=== Begin Enclosure ===

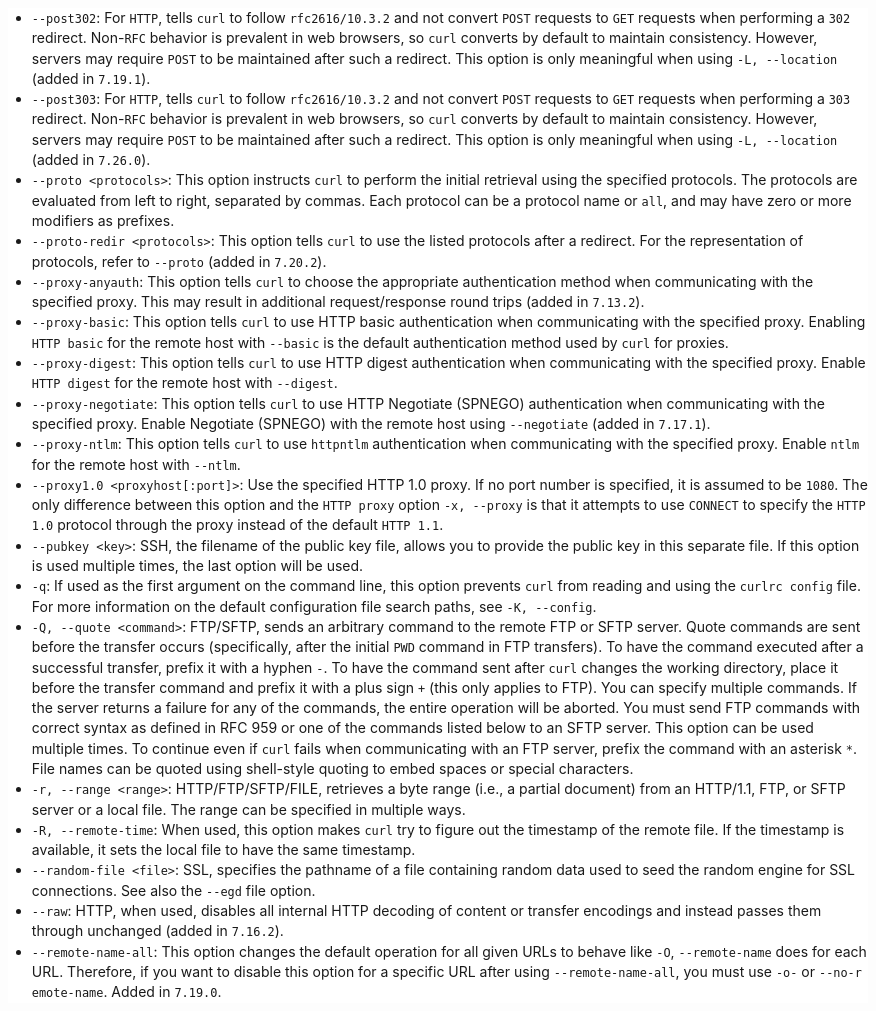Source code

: * `--post302`: For `HTTP`, tells `curl` to follow `rfc2616/10.3.2` and not convert `POST` requests to `GET` requests when performing a `302` redirect. Non-`RFC` behavior is prevalent in web browsers, so `curl` converts by default to maintain consistency. However, servers may require `POST` to be maintained after such a redirect. This option is only meaningful when using `-L, --location` (added in `7.19.1`).
* `--post303`: For `HTTP`, tells `curl` to follow `rfc2616/10.3.2` and not convert `POST` requests to `GET` requests when performing a `303` redirect. Non-`RFC` behavior is prevalent in web browsers, so `curl` converts by default to maintain consistency. However, servers may require `POST` to be maintained after such a redirect. This option is only meaningful when using `-L, --location` (added in `7.26.0`).
* `--proto <protocols>`: This option instructs `curl` to perform the initial retrieval using the specified protocols. The protocols are evaluated from left to right, separated by commas. Each protocol can be a protocol name or `all`, and may have zero or more modifiers as prefixes.
* `--proto-redir <protocols>`: This option tells `curl` to use the listed protocols after a redirect. For the representation of protocols, refer to `--proto` (added in `7.20.2`).
* `--proxy-anyauth`: This option tells `curl` to choose the appropriate authentication method when communicating with the specified proxy. This may result in additional request/response round trips (added in `7.13.2`).
* `--proxy-basic`: This option tells `curl` to use HTTP basic authentication when communicating with the specified proxy. Enabling `HTTP basic` for the remote host with `--basic` is the default authentication method used by `curl` for proxies.
* `--proxy-digest`: This option tells `curl` to use HTTP digest authentication when communicating with the specified proxy. Enable `HTTP digest` for the remote host with `--digest`.
* `--proxy-negotiate`: This option tells `curl` to use HTTP Negotiate (SPNEGO) authentication when communicating with the specified proxy. Enable Negotiate (SPNEGO) with the remote host using `--negotiate` (added in `7.17.1`).
* `--proxy-ntlm`: This option tells `curl` to use `httpntlm` authentication when communicating with the specified proxy. Enable `ntlm` for the remote host with `--ntlm`.
* `--proxy1.0 <proxyhost[:port]>`: Use the specified HTTP 1.0 proxy. If no port number is specified, it is assumed to be `1080`. The only difference between this option and the `HTTP proxy` option `-x, --proxy` is that it attempts to use `CONNECT` to specify the `HTTP 1.0` protocol through the proxy instead of the default `HTTP 1.1`.
* `--pubkey <key>`: SSH, the filename of the public key file, allows you to provide the public key in this separate file. If this option is used multiple times, the last option will be used.
* `-q`: If used as the first argument on the command line, this option prevents `curl` from reading and using the `curlrc config` file. For more information on the default configuration file search paths, see `-K, --config`.
* `-Q, --quote <command>`: FTP/SFTP, sends an arbitrary command to the remote FTP or SFTP server. Quote commands are sent before the transfer occurs (specifically, after the initial `PWD` command in FTP transfers). To have the command executed after a successful transfer, prefix it with a hyphen `-`. To have the command sent after `curl` changes the working directory, place it before the transfer command and prefix it with a plus sign `+` (this only applies to FTP). You can specify multiple commands. If the server returns a failure for any of the commands, the entire operation will be aborted. You must send FTP commands with correct syntax as defined in RFC 959 or one of the commands listed below to an SFTP server. This option can be used multiple times. To continue even if `curl` fails when communicating with an FTP server, prefix the command with an asterisk `*`. File names can be quoted using shell-style quoting to embed spaces or special characters.
* `-r, --range <range>`: HTTP/FTP/SFTP/FILE, retrieves a byte range (i.e., a partial document) from an HTTP/1.1, FTP, or SFTP server or a local file. The range can be specified in multiple ways.
* `-R, --remote-time`: When used, this option makes `curl` try to figure out the timestamp of the remote file. If the timestamp is available, it sets the local file to have the same timestamp.
* `--random-file <file>`: SSL, specifies the pathname of a file containing random data used to seed the random engine for SSL connections. See also the `--egd` file option.
* `--raw`: HTTP, when used, disables all internal HTTP decoding of content or transfer encodings and instead passes them through unchanged (added in `7.16.2`).
* `--remote-name-all`: This option changes the default operation for all given URLs to behave like `-O`, `--remote-name` does for each URL. Therefore, if you want to disable this option for a specific URL after using `--remote-name-all`, you must use `-o-` or `--no-remote-name`. Added in `7.19.0`.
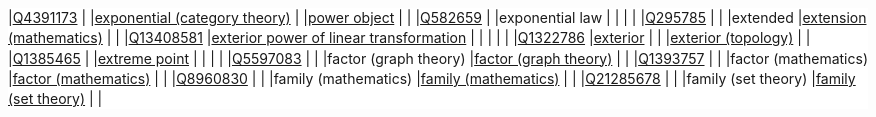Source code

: |[Q4391173](https://www.wikidata.org/wiki/Q4391173)                            |                                                                                                                                                                |[exponential (category theory)](https://leanprover-community.github.io/mathlib_docs/data/complex/exponential.html#real.exp)                                                       |                                     |[power object](https://ncatlab.org/nlab/show/power+object)                                          |      |
|[Q582659](https://www.wikidata.org/wiki/Q582659)                              |                                                                                                                                                                |exponential law                                                                                                                                                                   |                                     |                                                                                                    |      |
|[Q295785](https://www.wikidata.org/wiki/Q295785)                              |                                                                                                                                                                |                                                                                                                                                                                  |extended                             |[extension (mathematics)](https://ncatlab.org/nlab/show/extension)                                  |      |
|[Q13408581](https://www.wikidata.org/wiki/Q13408581)                          |[exterior power of linear transformation](https://mathgloss.github.io/MathGloss/chicago/exterior_power_of_linear_transformation)                                |                                                                                                                                                                                  |                                     |                                                                                                    |      |
|[Q1322786](https://www.wikidata.org/wiki/Q1322786)                            |[exterior](https://mathgloss.github.io/MathGloss/chicago/exterior)                                                                                              |                                                                                                                                                                                  |                                     |[exterior (topology)](https://ncatlab.org/nlab/show/exterior)                                       |      |
|[Q1385465](https://www.wikidata.org/wiki/Q1385465)                            |                                                                                                                                                                |[extreme point](https://leanprover-community.github.io/mathlib_docs/analysis/convex/extreme.html#set.extreme_points)                                                              |                                     |                                                                                                    |      |
|[Q5597083](https://www.wikidata.org/wiki/Q5597083)                            |                                                                                                                                                                |                                                                                                                                                                                  |factor (graph theory)                |[factor (graph theory)](https://ncatlab.org/nlab/show/factor)                                       |      |
|[Q1393757](https://www.wikidata.org/wiki/Q1393757)                            |                                                                                                                                                                |                                                                                                                                                                                  |factor (mathematics)                 |[factor (mathematics)](https://ncatlab.org/nlab/show/factor)                                        |      |
|[Q8960830](https://www.wikidata.org/wiki/Q8960830)                            |                                                                                                                                                                |                                                                                                                                                                                  |family (mathematics)                 |[family (mathematics)](https://ncatlab.org/nlab/show/family)                                        |      |
|[Q21285678](https://www.wikidata.org/wiki/Q21285678)                          |                                                                                                                                                                |                                                                                                                                                                                  |family (set theory)                  |[family (set theory)](https://ncatlab.org/nlab/show/family)                                         |      |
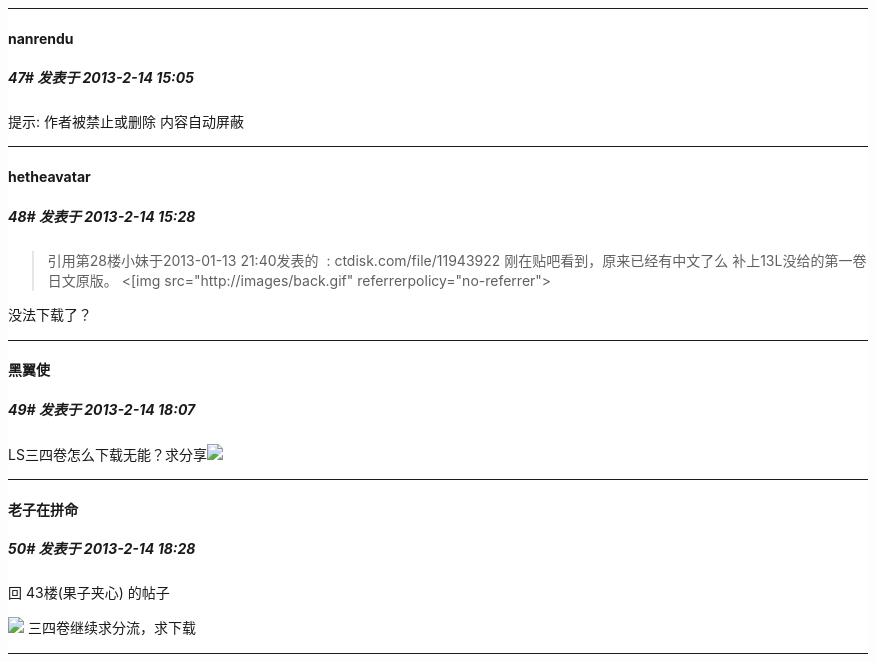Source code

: 





*****

####  nanrendu  
##### 47#       发表于 2013-2-14 15:05

提示: 作者被禁止或删除 内容自动屏蔽



*****

####  hetheavatar  
##### 48#       发表于 2013-2-14 15:28



<blockquote>引用第28楼小妹于2013-01-13 21:40发表的  :
ctdisk.com/file/11943922
刚在贴吧看到，原来已经有中文了么 补上13L没给的第一卷日文原版。
<[img src="http://images/back.gif" referrerpolicy="no-referrer"></blockquote>
没法下载了？







*****

####  黑翼使  
##### 49#       发表于 2013-2-14 18:07




LS三四卷怎么下载无能？求分享<img src="https://static.saraba1st.com/image/smiley/face/44.gif" referrerpolicy="no-referrer">







*****

####  老子在拼命  
##### 50#       发表于 2013-2-14 18:28

回 43楼(果子夹心) 的帖子


<img src="https://static.saraba1st.com/image/smiley/face/149.gif" referrerpolicy="no-referrer"> 三四卷继续求分流，求下载







*****
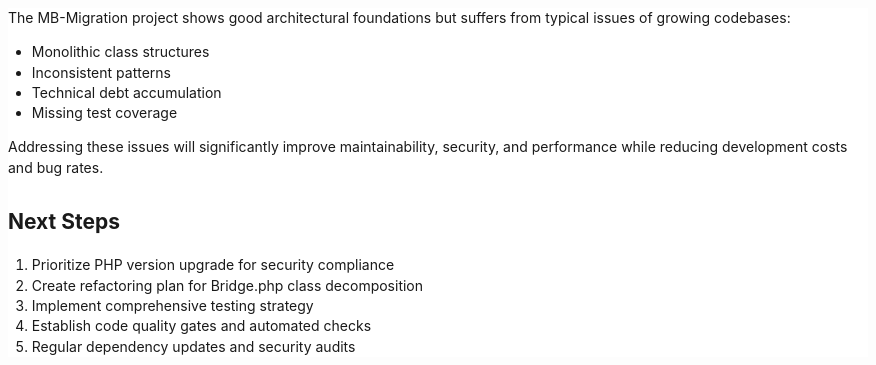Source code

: The MB-Migration project shows good architectural foundations but suffers from typical issues of growing codebases:
- Monolithic class structures
- Inconsistent patterns
- Technical debt accumulation
- Missing test coverage

Addressing these issues will significantly improve maintainability, security, and performance while reducing development costs and bug rates.

## Next Steps

1. Prioritize PHP version upgrade for security compliance
2. Create refactoring plan for Bridge.php class decomposition  
3. Implement comprehensive testing strategy
4. Establish code quality gates and automated checks
5. Regular dependency updates and security audits
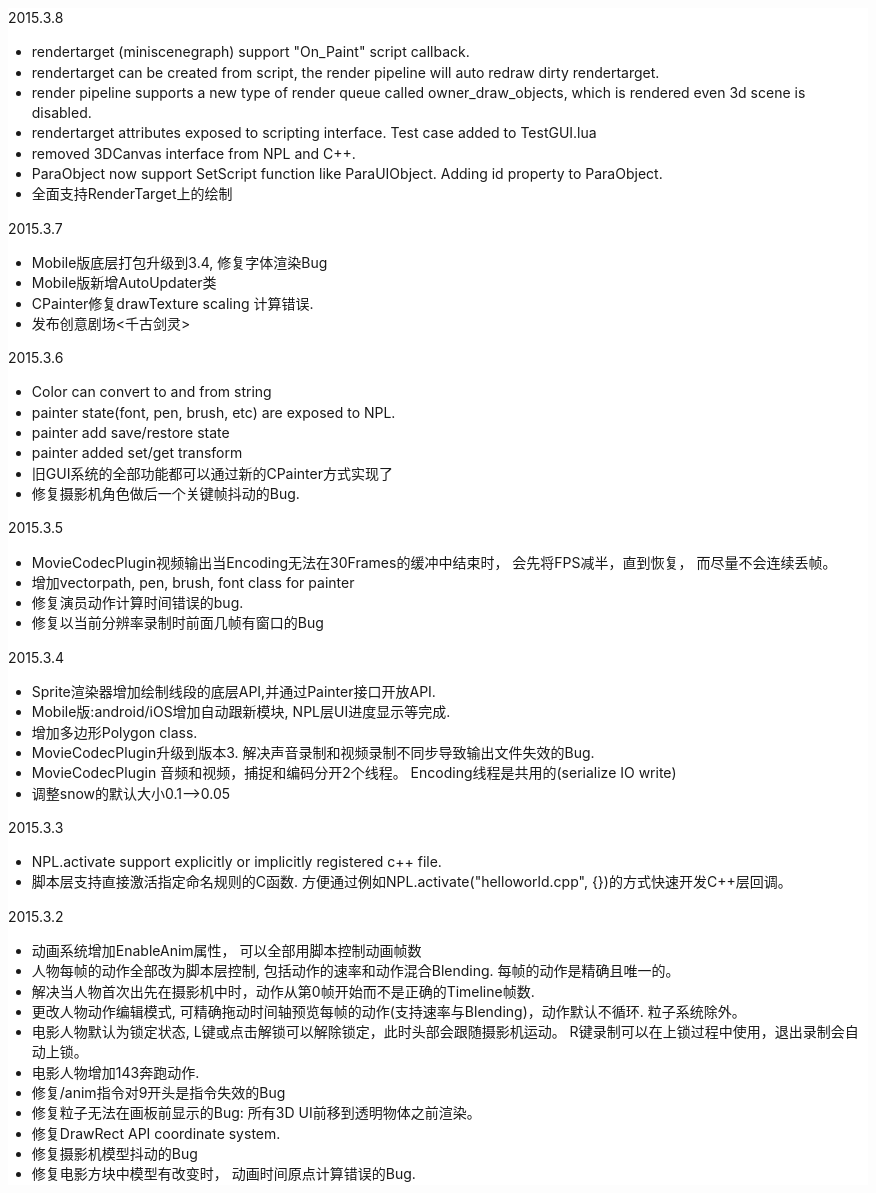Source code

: 2015.3.8
- rendertarget (miniscenegraph) support "On_Paint" script callback.
- rendertarget can be created from script, the render pipeline will auto redraw dirty rendertarget.
- render pipeline supports a new type of render queue called owner_draw_objects, which is rendered even 3d scene is disabled.
- rendertarget attributes exposed to scripting interface. Test case added to TestGUI.lua
- removed 3DCanvas interface from NPL and C++.
- ParaObject now support SetScript function like ParaUIObject. Adding id property to ParaObject.
- 全面支持RenderTarget上的绘制

2015.3.7
- Mobile版底层打包升级到3.4, 修复字体渲染Bug
- Mobile版新增AutoUpdater类
- CPainter修复drawTexture scaling 计算错误.
- 发布创意剧场<千古剑灵>

2015.3.6
- Color can convert to and from string
- painter state(font, pen, brush, etc) are exposed to NPL.
- painter add save/restore state
- painter added set/get transform
- 旧GUI系统的全部功能都可以通过新的CPainter方式实现了
- 修复摄影机角色做后一个关键帧抖动的Bug.

2015.3.5
- MovieCodecPlugin视频输出当Encoding无法在30Frames的缓冲中结束时， 会先将FPS减半，直到恢复， 而尽量不会连续丢帧。
- 增加vectorpath, pen, brush, font class for painter
- 修复演员动作计算时间错误的bug.
- 修复以当前分辨率录制时前面几帧有窗口的Bug

2015.3.4
- Sprite渲染器增加绘制线段的底层API,并通过Painter接口开放API.
- Mobile版:android/iOS增加自动跟新模块, NPL层UI进度显示等完成.
- 增加多边形Polygon class.
- MovieCodecPlugin升级到版本3. 解决声音录制和视频录制不同步导致输出文件失效的Bug.
- MovieCodecPlugin 音频和视频，捕捉和编码分开2个线程。 Encoding线程是共用的(serialize IO write)
- 调整snow的默认大小0.1-->0.05

2015.3.3
- NPL.activate support explicitly or implicitly registered c++ file.
- 脚本层支持直接激活指定命名规则的C函数. 方便通过例如NPL.activate("helloworld.cpp", {})的方式快速开发C++层回调。

2015.3.2
- 动画系统增加EnableAnim属性， 可以全部用脚本控制动画帧数
- 人物每帧的动作全部改为脚本层控制, 包括动作的速率和动作混合Blending.  每帧的动作是精确且唯一的。
- 解决当人物首次出先在摄影机中时，动作从第0帧开始而不是正确的Timeline帧数.
- 更改人物动作编辑模式, 可精确拖动时间轴预览每帧的动作(支持速率与Blending)，动作默认不循环. 粒子系统除外。
- 电影人物默认为锁定状态, L键或点击解锁可以解除锁定，此时头部会跟随摄影机运动。 R键录制可以在上锁过程中使用，退出录制会自动上锁。
- 电影人物增加143奔跑动作.
- 修复/anim指令对9开头是指令失效的Bug
- 修复粒子无法在画板前显示的Bug: 所有3D UI前移到透明物体之前渲染。
- 修复DrawRect API coordinate system.
- 修复摄影机模型抖动的Bug
- 修复电影方块中模型有改变时， 动画时间原点计算错误的Bug.
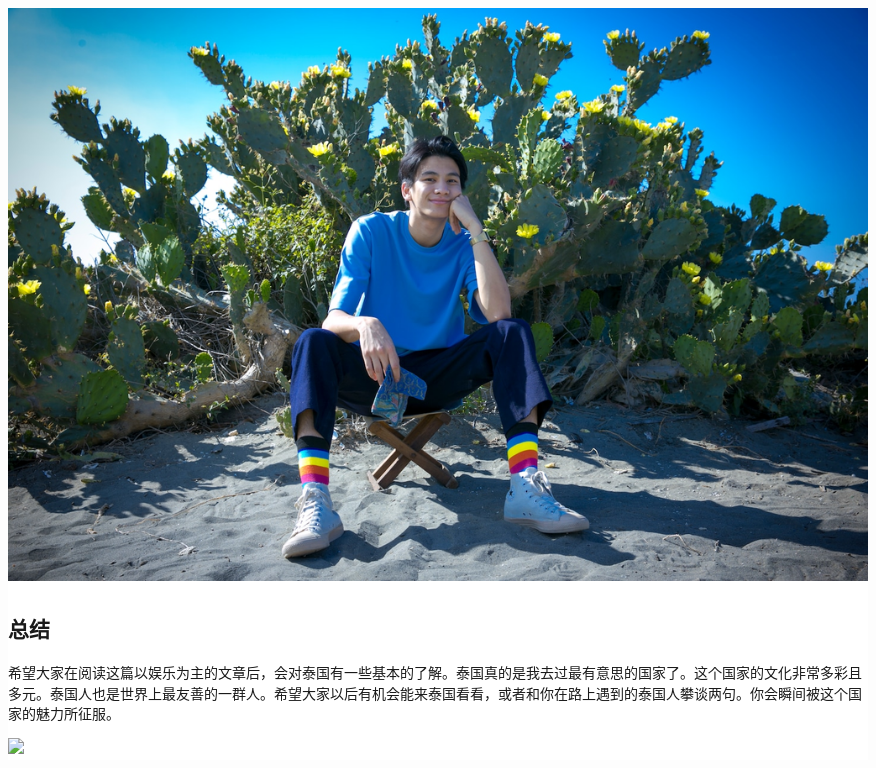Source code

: ![](../assets/blogPics/thai101/imrs-1922083545.jpg)


## 总结
希望大家在阅读这篇以娱乐为主的文章后，会对泰国有一些基本的了解。泰国真的是我去过最有意思的国家了。这个国家的文化非常多彩且多元。泰国人也是世界上最友善的一群人。希望大家以后有机会能来泰国看看，或者和你在路上遇到的泰国人攀谈两句。你会瞬间被这个国家的魅力所征服。

![](https://cdn.jsdelivr.net/gh/mohaelder/me/src/images/DSCF1755.jpg)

=== End Enclosure ===

#### How to complete this task
Copy out the lines of the records from the one containing "<blockquote>引用" through the one containing "发表于 2013-2-14 18:07", including both of those lines.

#### The answer
<blockquote>引用第28楼小妹于2013-01-13 21:40发表的  :
ctdisk.com/file/11943922
刚在贴吧看到，原来已经有中文了么 补上13L没给的第一卷日文原版。
<[img src="http://images/back.gif" referrerpolicy="no-referrer"></blockquote>
没法下载了？







*****

####  黑翼使  
##### 49#       发表于 2013-2-14 18:07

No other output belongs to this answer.